There's an aspect of ephemerality in Ankita’s pieces that enhances their impact. She doesn’t subscribe to the idea of preserving her sculptures, rather, once a piece is formulated and documented, it’s disassembled. For her, the essence of the artwork is not in its physical longevity but in the process of its creation and the ideas it leaves behind. By removing the pressure of preservation, she finds herself more free to experiment.
She put it this way:
“I take them apart because part of my maturing has been realizing that good art doesn't have to be something profound. It just has to represent some element of human life or something that I found particularly beautiful. There's this element of success and failure, which I don't believe is how art should be approached. It's just junk without the context of being art. When you add the context that this is an art piece, which I think the photography does and the narrative does, then it becomes meaningful.”
Though her pieces only exist in the physical world for a brief period of time, the emotions, ideas, and reflections they evoke linger in the minds of viewers, becoming fleeting testimonies to the unnoticed.

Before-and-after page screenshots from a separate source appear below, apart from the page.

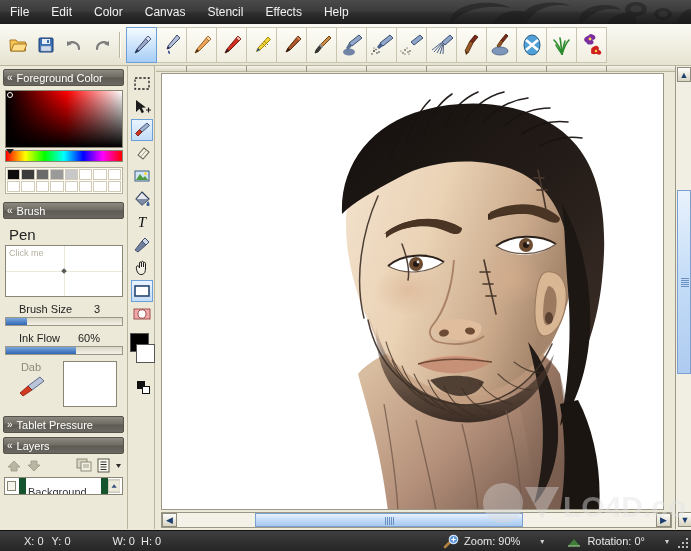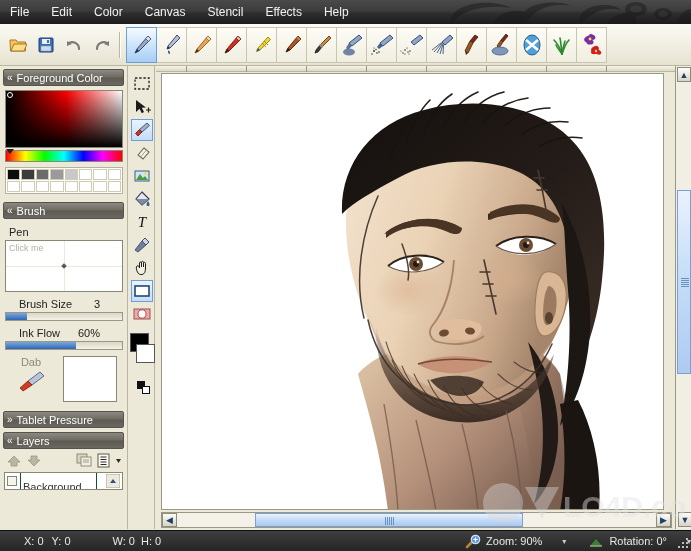"Pen" .sub-label { font-size: 11px -> 15px }
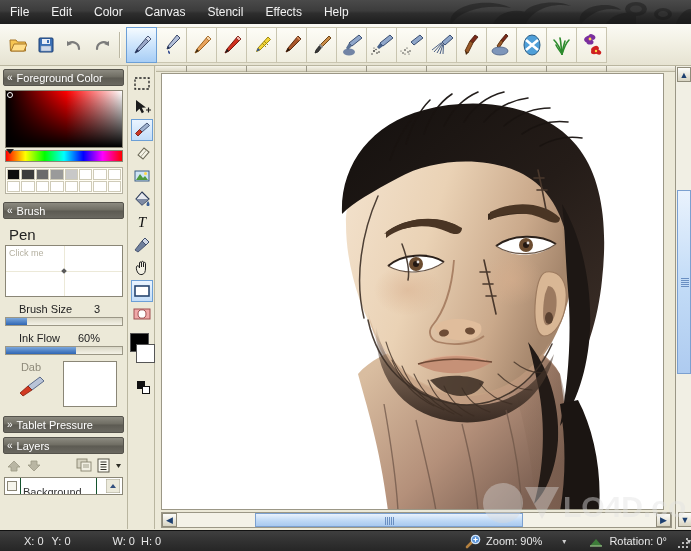"Background" .layer-name { border: 1px solid #14532d -> 7px solid #14532d }
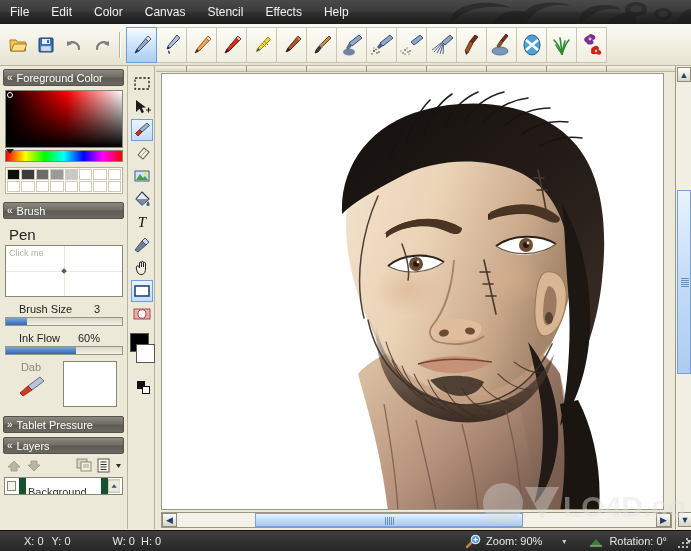"Rotation: 0°" div.st-item { margin-right: none -> 22px }
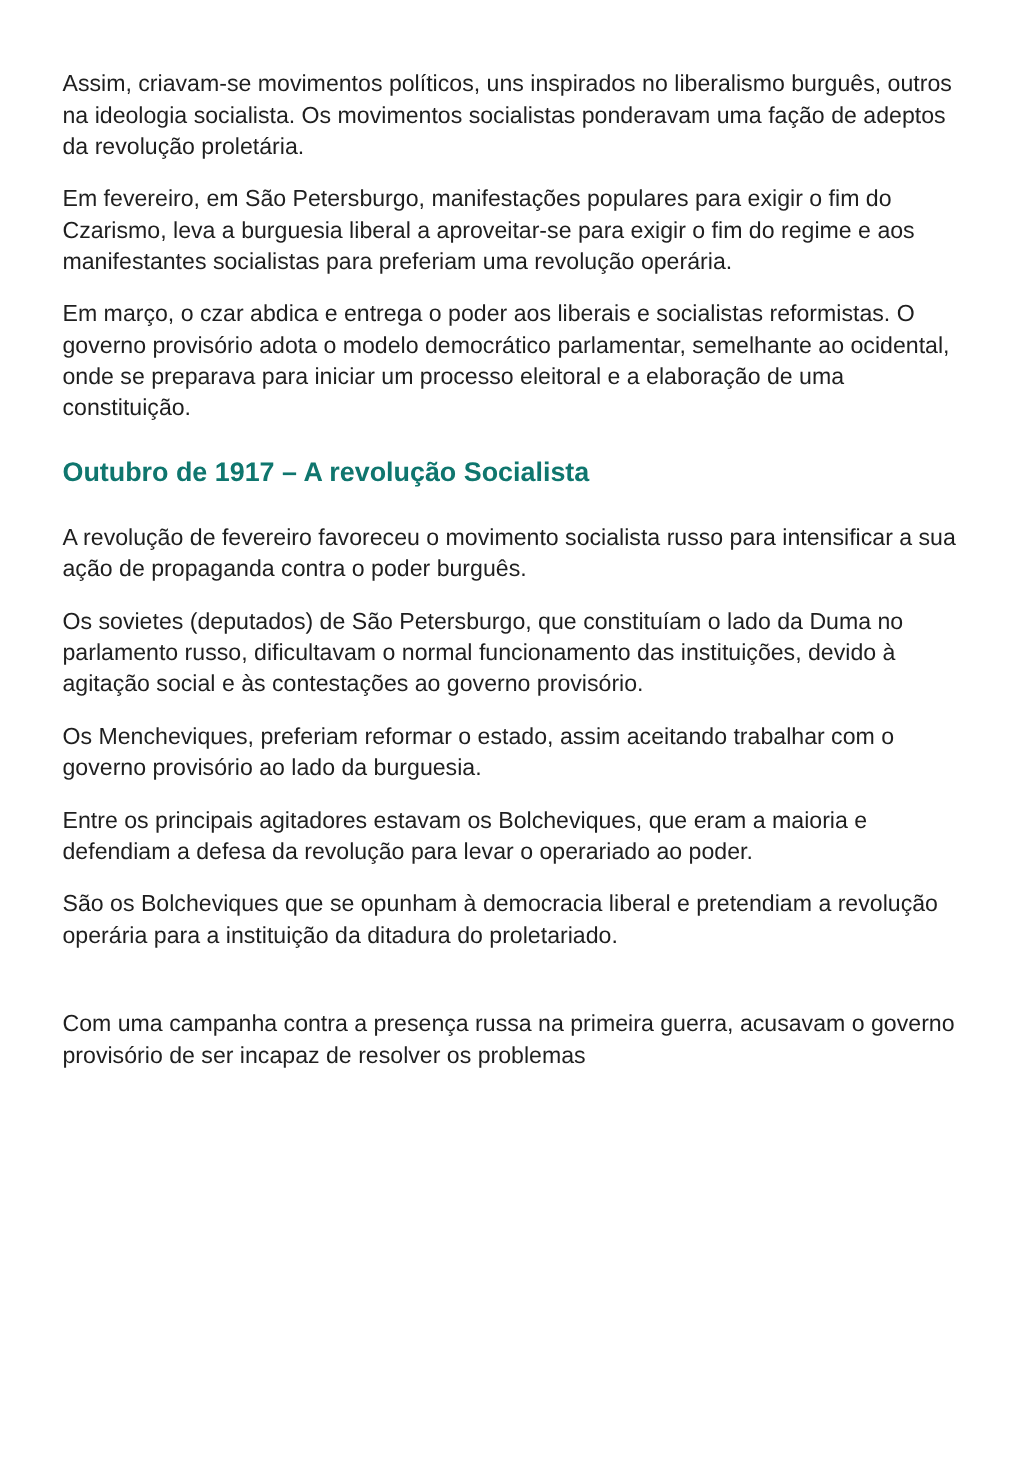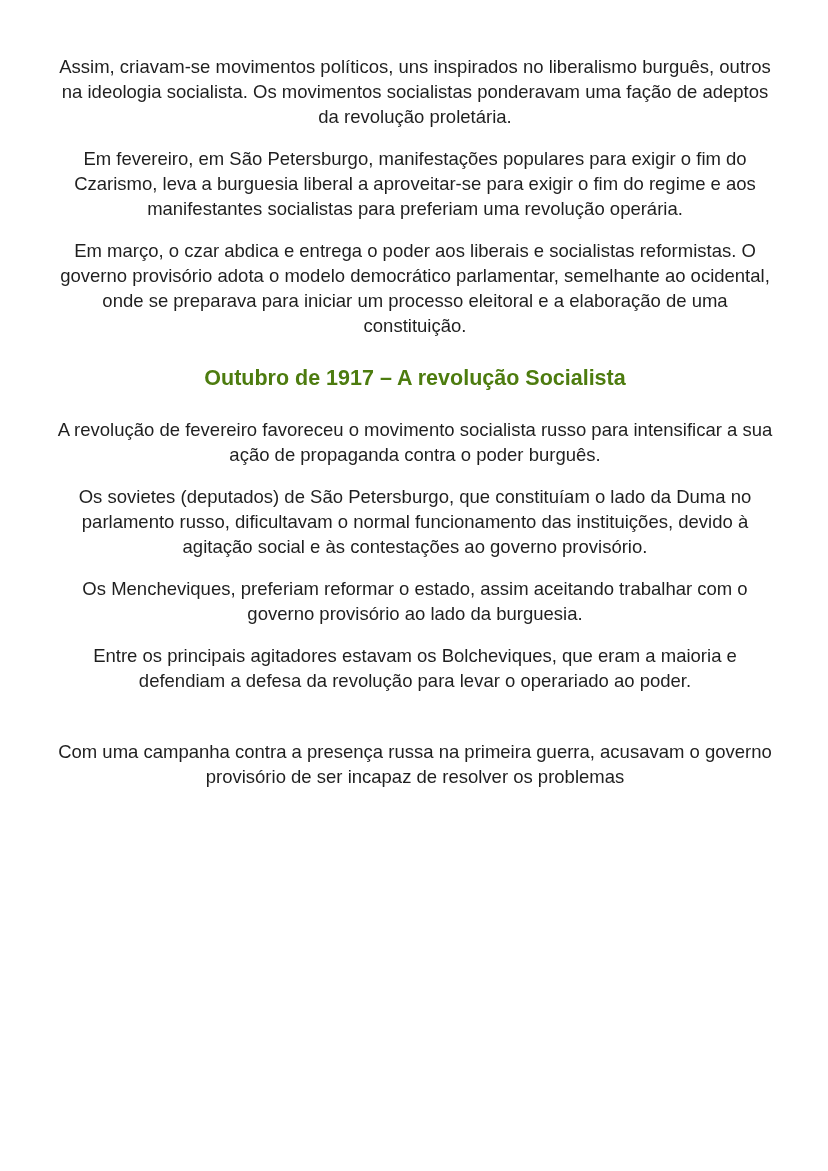"Assim, criavam-se movimentos políticos," .page { text-align: center -> none }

Coming to college, Ankita has shifted more of her creative energy towards poetry and essay writing, yet sculptural media remains a constant in her daily life. “After making art like this, I really started seeing things in a schizophrenic way. I see things that aren’t there,” she joked, demonstrating with the couch next to us.
“My life dream is to wander off into the woods, totally disconnect from society, build my own farm, live self-sustaining, and write essays about religious philosophy.”